TASK ITEM →
Gather every line below where "userSpaceOnUse" appears.

Records from a data source
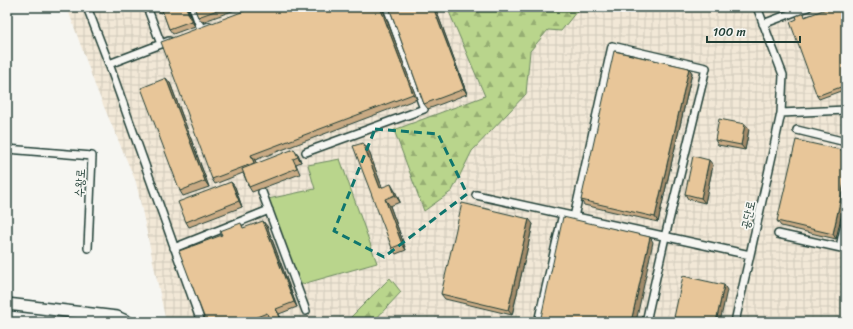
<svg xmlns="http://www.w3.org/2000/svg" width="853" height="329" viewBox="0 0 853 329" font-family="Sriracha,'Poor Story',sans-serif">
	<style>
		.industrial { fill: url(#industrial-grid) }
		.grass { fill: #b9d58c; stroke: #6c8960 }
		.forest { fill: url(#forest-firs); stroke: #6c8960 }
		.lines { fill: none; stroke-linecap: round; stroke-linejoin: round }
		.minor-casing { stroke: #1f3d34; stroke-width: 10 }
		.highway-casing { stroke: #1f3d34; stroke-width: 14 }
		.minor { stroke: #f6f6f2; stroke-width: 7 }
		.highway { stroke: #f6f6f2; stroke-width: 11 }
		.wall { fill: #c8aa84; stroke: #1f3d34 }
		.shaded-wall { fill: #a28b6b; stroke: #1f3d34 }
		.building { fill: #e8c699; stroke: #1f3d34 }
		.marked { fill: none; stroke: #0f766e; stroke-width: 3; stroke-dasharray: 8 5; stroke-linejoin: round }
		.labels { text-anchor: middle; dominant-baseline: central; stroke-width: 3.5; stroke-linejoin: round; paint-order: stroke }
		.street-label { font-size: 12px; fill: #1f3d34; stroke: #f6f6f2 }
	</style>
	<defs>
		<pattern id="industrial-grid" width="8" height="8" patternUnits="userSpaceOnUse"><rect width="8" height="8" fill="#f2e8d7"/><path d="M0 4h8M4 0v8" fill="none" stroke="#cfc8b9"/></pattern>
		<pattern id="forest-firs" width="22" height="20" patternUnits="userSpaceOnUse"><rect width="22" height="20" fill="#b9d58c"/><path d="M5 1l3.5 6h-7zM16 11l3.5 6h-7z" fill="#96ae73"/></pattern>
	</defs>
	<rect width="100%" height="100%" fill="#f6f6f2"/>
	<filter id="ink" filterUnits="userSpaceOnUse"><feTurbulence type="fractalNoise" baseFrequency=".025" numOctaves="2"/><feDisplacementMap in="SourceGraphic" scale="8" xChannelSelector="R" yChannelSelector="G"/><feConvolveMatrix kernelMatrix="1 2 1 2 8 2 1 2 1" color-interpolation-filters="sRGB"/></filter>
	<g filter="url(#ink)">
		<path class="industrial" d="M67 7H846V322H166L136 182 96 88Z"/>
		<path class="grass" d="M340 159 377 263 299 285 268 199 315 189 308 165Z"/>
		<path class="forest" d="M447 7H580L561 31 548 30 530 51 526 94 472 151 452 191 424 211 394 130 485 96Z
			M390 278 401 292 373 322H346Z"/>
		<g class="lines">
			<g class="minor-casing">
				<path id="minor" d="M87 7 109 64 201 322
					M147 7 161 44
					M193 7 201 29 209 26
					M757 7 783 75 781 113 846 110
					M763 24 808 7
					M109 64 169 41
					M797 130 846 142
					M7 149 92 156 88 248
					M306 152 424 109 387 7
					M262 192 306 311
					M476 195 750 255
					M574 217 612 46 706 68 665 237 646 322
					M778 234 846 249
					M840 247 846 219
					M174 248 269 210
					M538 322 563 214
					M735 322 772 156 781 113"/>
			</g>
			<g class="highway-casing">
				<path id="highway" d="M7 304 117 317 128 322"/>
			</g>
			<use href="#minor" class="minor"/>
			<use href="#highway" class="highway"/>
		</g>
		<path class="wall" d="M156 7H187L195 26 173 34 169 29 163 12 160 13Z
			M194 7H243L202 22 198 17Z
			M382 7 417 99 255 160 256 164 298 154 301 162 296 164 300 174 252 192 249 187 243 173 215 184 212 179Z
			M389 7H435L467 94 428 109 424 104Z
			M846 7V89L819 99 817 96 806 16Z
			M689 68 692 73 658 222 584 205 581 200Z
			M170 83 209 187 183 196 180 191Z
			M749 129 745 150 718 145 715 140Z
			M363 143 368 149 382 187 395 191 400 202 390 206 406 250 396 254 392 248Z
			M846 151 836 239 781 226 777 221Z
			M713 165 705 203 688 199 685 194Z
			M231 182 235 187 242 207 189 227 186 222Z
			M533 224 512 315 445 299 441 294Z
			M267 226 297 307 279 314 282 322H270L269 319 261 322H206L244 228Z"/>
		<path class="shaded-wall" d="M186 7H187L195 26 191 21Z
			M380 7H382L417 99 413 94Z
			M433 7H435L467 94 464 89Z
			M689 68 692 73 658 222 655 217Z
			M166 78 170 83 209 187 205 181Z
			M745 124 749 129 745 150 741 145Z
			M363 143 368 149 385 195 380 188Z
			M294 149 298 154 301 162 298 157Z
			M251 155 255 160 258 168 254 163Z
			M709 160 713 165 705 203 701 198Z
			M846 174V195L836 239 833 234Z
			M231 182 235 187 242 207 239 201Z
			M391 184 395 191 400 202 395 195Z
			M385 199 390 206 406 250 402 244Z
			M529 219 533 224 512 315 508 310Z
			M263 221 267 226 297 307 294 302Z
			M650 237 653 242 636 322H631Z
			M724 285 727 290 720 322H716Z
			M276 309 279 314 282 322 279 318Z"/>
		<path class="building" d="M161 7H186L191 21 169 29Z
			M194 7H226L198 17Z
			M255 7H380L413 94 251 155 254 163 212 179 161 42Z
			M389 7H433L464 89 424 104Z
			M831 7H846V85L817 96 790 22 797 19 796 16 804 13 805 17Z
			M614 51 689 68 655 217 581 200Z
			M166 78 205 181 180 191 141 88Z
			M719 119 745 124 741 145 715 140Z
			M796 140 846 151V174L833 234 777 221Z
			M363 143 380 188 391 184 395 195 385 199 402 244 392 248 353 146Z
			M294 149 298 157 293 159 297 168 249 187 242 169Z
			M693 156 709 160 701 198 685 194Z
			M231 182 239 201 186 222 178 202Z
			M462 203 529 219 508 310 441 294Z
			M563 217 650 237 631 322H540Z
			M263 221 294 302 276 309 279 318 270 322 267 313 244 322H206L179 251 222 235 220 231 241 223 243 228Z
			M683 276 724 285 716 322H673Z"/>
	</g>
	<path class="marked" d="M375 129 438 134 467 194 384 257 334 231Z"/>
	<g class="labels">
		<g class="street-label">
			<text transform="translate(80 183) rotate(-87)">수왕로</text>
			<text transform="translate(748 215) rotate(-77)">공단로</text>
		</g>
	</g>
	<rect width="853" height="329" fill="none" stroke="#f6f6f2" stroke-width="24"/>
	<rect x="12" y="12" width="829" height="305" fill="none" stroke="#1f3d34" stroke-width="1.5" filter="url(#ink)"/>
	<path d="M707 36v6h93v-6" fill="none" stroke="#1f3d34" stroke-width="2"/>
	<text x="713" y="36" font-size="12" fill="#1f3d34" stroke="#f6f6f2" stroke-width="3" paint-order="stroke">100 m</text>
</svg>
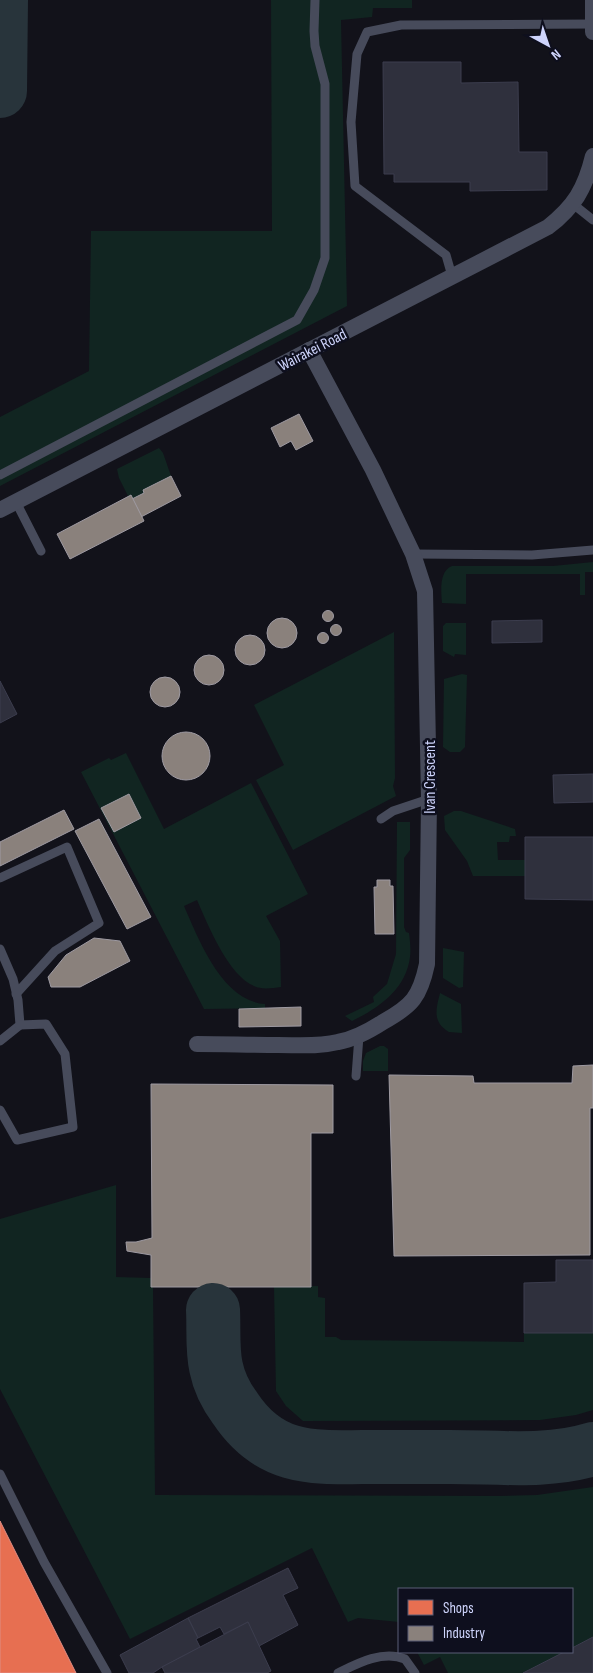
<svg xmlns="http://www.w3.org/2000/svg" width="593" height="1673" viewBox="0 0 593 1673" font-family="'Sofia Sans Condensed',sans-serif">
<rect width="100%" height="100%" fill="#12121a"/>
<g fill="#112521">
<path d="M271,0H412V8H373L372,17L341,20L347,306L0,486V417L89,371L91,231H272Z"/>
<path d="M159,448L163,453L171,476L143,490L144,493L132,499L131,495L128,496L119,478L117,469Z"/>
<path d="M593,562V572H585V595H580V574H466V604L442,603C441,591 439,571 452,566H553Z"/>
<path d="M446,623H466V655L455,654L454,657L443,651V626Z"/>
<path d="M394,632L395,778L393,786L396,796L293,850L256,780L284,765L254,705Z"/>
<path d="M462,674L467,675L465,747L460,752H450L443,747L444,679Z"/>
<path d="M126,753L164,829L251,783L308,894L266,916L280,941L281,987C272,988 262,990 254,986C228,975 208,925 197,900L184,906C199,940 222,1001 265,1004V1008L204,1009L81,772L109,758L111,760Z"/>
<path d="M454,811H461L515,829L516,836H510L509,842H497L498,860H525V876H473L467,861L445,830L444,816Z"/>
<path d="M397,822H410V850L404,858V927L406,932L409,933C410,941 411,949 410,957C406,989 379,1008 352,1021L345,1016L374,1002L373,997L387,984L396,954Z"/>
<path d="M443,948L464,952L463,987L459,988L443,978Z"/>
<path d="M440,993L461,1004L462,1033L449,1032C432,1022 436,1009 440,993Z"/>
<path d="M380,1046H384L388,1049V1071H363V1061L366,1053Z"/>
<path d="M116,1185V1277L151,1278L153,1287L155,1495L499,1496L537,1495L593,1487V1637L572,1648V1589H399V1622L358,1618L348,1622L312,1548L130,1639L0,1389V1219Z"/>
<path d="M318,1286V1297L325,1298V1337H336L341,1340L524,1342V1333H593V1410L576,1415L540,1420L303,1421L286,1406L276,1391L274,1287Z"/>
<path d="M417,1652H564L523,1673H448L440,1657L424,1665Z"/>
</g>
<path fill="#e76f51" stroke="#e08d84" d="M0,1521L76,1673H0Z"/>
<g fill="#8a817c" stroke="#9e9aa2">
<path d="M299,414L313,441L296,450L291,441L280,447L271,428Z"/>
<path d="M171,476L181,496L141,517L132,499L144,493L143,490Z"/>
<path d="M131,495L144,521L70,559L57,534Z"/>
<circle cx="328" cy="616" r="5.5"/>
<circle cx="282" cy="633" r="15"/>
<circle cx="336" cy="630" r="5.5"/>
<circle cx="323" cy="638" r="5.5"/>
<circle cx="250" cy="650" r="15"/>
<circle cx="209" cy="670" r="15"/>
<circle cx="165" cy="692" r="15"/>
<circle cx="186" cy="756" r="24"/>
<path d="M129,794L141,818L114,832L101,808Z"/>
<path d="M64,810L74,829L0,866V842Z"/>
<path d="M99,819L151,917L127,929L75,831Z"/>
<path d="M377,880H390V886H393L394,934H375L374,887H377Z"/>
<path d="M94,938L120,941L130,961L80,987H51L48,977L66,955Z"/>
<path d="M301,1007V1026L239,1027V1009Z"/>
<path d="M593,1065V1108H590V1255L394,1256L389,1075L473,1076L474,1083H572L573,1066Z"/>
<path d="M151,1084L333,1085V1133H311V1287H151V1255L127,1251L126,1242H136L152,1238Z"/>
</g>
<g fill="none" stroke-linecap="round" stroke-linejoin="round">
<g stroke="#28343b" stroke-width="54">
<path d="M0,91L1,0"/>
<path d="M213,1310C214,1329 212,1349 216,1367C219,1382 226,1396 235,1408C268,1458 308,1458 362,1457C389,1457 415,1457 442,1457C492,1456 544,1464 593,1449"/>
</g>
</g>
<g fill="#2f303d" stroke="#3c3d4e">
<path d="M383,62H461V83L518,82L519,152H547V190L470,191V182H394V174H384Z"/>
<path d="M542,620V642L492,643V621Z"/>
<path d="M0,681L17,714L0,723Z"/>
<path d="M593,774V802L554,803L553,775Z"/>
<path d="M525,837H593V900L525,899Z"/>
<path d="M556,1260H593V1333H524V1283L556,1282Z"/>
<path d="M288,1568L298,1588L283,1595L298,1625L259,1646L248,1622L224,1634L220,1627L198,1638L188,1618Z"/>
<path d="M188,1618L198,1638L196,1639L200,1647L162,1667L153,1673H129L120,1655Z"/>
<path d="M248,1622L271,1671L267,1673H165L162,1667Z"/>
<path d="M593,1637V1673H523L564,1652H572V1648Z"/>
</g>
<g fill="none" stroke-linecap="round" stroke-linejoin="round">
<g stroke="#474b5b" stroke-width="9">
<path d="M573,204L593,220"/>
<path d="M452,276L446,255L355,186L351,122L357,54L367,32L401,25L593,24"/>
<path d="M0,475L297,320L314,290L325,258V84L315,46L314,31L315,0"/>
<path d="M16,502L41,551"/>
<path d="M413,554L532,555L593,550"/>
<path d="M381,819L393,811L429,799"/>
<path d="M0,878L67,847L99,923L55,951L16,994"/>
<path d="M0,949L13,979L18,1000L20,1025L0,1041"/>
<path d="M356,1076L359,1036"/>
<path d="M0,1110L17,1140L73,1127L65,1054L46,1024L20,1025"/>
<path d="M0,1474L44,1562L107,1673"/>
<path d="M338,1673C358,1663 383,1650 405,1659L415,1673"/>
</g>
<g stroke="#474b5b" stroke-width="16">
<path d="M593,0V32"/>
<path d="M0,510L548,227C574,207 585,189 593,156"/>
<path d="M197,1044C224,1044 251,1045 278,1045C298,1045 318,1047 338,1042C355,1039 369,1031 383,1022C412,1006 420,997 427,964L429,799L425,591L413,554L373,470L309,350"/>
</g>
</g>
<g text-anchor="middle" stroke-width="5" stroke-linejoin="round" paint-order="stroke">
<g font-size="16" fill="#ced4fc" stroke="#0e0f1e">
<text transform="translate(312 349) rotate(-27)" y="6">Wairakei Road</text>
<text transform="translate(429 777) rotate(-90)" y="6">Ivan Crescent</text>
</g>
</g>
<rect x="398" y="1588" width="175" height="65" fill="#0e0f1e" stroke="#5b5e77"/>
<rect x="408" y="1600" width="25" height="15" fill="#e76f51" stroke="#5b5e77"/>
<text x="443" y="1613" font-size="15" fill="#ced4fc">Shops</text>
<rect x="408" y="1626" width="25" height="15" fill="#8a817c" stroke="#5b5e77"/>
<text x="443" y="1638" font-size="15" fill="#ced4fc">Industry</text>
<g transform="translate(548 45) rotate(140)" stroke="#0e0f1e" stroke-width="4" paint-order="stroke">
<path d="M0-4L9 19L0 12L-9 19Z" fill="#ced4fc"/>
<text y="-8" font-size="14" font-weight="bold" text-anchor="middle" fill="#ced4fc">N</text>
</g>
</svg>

EXPECTED OUTPUT →
		<pattern id="industrial-grid" width="8" height="8" patternUnits="userSpaceOnUse"><rect width="8" height="8" fill="#f2e8d7"/><path d="M0 4h8M4 0v8" fill="none" stroke="#cfc8b9"/></pattern>
		<pattern id="forest-firs" width="22" height="20" patternUnits="userSpaceOnUse"><rect width="22" height="20" fill="#b9d58c"/><path d="M5 1l3.5 6h-7zM16 11l3.5 6h-7z" fill="#96ae73"/></pattern>
	<filter id="ink" filterUnits="userSpaceOnUse"><feTurbulence type="fractalNoise" baseFrequency=".025" numOctaves="2"/><feDisplacementMap in="SourceGraphic" scale="8" xChannelSelector="R" yChannelSelector="G"/><feConvolveMatrix kernelMatrix="1 2 1 2 8 2 1 2 1" color-interpolation-filters="sRGB"/></filter>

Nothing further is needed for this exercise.